# [Work to complete]
Restate the records exactly. Include all of them.
Extracted data section start
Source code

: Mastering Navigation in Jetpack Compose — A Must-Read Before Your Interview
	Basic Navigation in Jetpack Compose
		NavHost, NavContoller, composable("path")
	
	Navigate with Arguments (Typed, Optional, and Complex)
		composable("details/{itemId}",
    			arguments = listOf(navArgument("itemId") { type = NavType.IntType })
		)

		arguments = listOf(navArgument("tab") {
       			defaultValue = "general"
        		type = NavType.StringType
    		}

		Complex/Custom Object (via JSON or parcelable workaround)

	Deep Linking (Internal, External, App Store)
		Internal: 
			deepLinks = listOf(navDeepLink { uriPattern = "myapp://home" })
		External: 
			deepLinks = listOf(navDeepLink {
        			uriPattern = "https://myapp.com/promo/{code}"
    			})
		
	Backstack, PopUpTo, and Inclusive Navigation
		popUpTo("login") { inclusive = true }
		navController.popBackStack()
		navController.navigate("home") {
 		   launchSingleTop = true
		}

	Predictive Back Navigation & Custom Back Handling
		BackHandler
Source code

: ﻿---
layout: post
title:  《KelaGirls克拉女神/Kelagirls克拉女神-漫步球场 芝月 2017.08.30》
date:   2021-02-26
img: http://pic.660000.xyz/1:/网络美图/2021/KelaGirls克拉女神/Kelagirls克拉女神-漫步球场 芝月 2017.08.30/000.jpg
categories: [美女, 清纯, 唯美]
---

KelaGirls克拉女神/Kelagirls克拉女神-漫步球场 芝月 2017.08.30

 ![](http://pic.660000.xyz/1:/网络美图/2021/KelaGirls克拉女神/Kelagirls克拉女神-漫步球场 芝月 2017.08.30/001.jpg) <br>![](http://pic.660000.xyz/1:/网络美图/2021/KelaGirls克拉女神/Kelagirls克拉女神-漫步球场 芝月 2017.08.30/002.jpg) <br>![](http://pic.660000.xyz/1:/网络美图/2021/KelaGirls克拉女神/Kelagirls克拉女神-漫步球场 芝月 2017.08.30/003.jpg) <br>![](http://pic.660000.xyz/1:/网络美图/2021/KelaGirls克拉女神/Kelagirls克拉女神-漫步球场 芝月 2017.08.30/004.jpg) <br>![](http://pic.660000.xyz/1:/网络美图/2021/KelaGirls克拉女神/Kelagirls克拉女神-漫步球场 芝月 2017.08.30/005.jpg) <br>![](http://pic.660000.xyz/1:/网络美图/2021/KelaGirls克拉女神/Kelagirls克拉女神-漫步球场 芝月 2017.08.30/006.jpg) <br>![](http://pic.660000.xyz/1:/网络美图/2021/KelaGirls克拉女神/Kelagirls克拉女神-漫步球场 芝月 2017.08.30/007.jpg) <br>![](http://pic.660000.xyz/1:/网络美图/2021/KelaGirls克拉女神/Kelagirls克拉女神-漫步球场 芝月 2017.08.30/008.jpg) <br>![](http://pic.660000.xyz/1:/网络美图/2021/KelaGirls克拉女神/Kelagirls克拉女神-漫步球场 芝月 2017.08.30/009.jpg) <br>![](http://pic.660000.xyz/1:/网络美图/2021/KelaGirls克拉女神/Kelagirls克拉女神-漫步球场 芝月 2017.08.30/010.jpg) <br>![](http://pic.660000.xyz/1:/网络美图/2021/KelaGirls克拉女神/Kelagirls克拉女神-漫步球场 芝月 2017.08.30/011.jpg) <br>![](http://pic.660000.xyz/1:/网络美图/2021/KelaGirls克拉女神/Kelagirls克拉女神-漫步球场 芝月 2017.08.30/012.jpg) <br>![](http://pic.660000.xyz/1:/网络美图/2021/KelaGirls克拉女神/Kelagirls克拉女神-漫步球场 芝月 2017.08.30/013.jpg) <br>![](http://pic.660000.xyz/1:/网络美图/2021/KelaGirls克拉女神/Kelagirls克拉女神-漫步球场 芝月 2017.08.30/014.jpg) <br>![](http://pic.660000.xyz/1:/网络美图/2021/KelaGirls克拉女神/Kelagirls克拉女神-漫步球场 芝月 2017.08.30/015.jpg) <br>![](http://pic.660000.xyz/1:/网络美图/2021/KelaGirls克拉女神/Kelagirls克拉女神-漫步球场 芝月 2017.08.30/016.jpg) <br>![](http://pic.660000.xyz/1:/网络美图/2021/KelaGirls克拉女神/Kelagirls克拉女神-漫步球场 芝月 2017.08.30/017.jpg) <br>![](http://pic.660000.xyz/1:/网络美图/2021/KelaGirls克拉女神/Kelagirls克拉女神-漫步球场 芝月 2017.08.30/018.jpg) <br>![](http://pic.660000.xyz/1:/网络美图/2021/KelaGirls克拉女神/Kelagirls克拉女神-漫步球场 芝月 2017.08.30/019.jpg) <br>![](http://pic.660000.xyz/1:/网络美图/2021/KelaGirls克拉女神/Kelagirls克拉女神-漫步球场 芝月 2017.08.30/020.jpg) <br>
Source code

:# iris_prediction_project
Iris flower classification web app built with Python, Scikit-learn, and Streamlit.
Extracted data section end
# [Response area]
Source code

: Mastering Navigation in Jetpack Compose — A Must-Read Before Your Interview
	Basic Navigation in Jetpack Compose
		NavHost, NavContoller, composable("path")
	
	Navigate with Arguments (Typed, Optional, and Complex)
		composable("details/{itemId}",
    			arguments = listOf(navArgument("itemId") { type = NavType.IntType })
		)

		arguments = listOf(navArgument("tab") {
       			defaultValue = "general"
        		type = NavType.StringType
    		}

		Complex/Custom Object (via JSON or parcelable workaround)

	Deep Linking (Internal, External, App Store)
		Internal: 
			deepLinks = listOf(navDeepLink { uriPattern = "myapp://home" })
		External: 
			deepLinks = listOf(navDeepLink {
        			uriPattern = "https://myapp.com/promo/{code}"
    			})
		
	Backstack, PopUpTo, and Inclusive Navigation
		popUpTo("login") { inclusive = true }
		navController.popBackStack()
		navController.navigate("home") {
 		   launchSingleTop = true
		}

	Predictive Back Navigation & Custom Back Handling
		BackHandler
Source code

: ﻿---
layout: post
title:  《KelaGirls克拉女神/Kelagirls克拉女神-漫步球场 芝月 2017.08.30》
date:   2021-02-26
img: http://pic.660000.xyz/1:/网络美图/2021/KelaGirls克拉女神/Kelagirls克拉女神-漫步球场 芝月 2017.08.30/000.jpg
categories: [美女, 清纯, 唯美]
---

KelaGirls克拉女神/Kelagirls克拉女神-漫步球场 芝月 2017.08.30

 ![](http://pic.660000.xyz/1:/网络美图/2021/KelaGirls克拉女神/Kelagirls克拉女神-漫步球场 芝月 2017.08.30/001.jpg) <br>![](http://pic.660000.xyz/1:/网络美图/2021/KelaGirls克拉女神/Kelagirls克拉女神-漫步球场 芝月 2017.08.30/002.jpg) <br>![](http://pic.660000.xyz/1:/网络美图/2021/KelaGirls克拉女神/Kelagirls克拉女神-漫步球场 芝月 2017.08.30/003.jpg) <br>![](http://pic.660000.xyz/1:/网络美图/2021/KelaGirls克拉女神/Kelagirls克拉女神-漫步球场 芝月 2017.08.30/004.jpg) <br>![](http://pic.660000.xyz/1:/网络美图/2021/KelaGirls克拉女神/Kelagirls克拉女神-漫步球场 芝月 2017.08.30/005.jpg) <br>![](http://pic.660000.xyz/1:/网络美图/2021/KelaGirls克拉女神/Kelagirls克拉女神-漫步球场 芝月 2017.08.30/006.jpg) <br>![](http://pic.660000.xyz/1:/网络美图/2021/KelaGirls克拉女神/Kelagirls克拉女神-漫步球场 芝月 2017.08.30/007.jpg) <br>![](http://pic.660000.xyz/1:/网络美图/2021/KelaGirls克拉女神/Kelagirls克拉女神-漫步球场 芝月 2017.08.30/008.jpg) <br>![](http://pic.660000.xyz/1:/网络美图/2021/KelaGirls克拉女神/Kelagirls克拉女神-漫步球场 芝月 2017.08.30/009.jpg) <br>![](http://pic.660000.xyz/1:/网络美图/2021/KelaGirls克拉女神/Kelagirls克拉女神-漫步球场 芝月 2017.08.30/010.jpg) <br>![](http://pic.660000.xyz/1:/网络美图/2021/KelaGirls克拉女神/Kelagirls克拉女神-漫步球场 芝月 2017.08.30/011.jpg) <br>![](http://pic.660000.xyz/1:/网络美图/2021/KelaGirls克拉女神/Kelagirls克拉女神-漫步球场 芝月 2017.08.30/012.jpg) <br>![](http://pic.660000.xyz/1:/网络美图/2021/KelaGirls克拉女神/Kelagirls克拉女神-漫步球场 芝月 2017.08.30/013.jpg) <br>![](http://pic.660000.xyz/1:/网络美图/2021/KelaGirls克拉女神/Kelagirls克拉女神-漫步球场 芝月 2017.08.30/014.jpg) <br>![](http://pic.660000.xyz/1:/网络美图/2021/KelaGirls克拉女神/Kelagirls克拉女神-漫步球场 芝月 2017.08.30/015.jpg) <br>![](http://pic.660000.xyz/1:/网络美图/2021/KelaGirls克拉女神/Kelagirls克拉女神-漫步球场 芝月 2017.08.30/016.jpg) <br>![](http://pic.660000.xyz/1:/网络美图/2021/KelaGirls克拉女神/Kelagirls克拉女神-漫步球场 芝月 2017.08.30/017.jpg) <br>![](http://pic.660000.xyz/1:/网络美图/2021/KelaGirls克拉女神/Kelagirls克拉女神-漫步球场 芝月 2017.08.30/018.jpg) <br>![](http://pic.660000.xyz/1:/网络美图/2021/KelaGirls克拉女神/Kelagirls克拉女神-漫步球场 芝月 2017.08.30/019.jpg) <br>![](http://pic.660000.xyz/1:/网络美图/2021/KelaGirls克拉女神/Kelagirls克拉女神-漫步球场 芝月 2017.08.30/020.jpg) <br>
Source code

:# iris_prediction_project
Iris flower classification web app built with Python, Scikit-learn, and Streamlit.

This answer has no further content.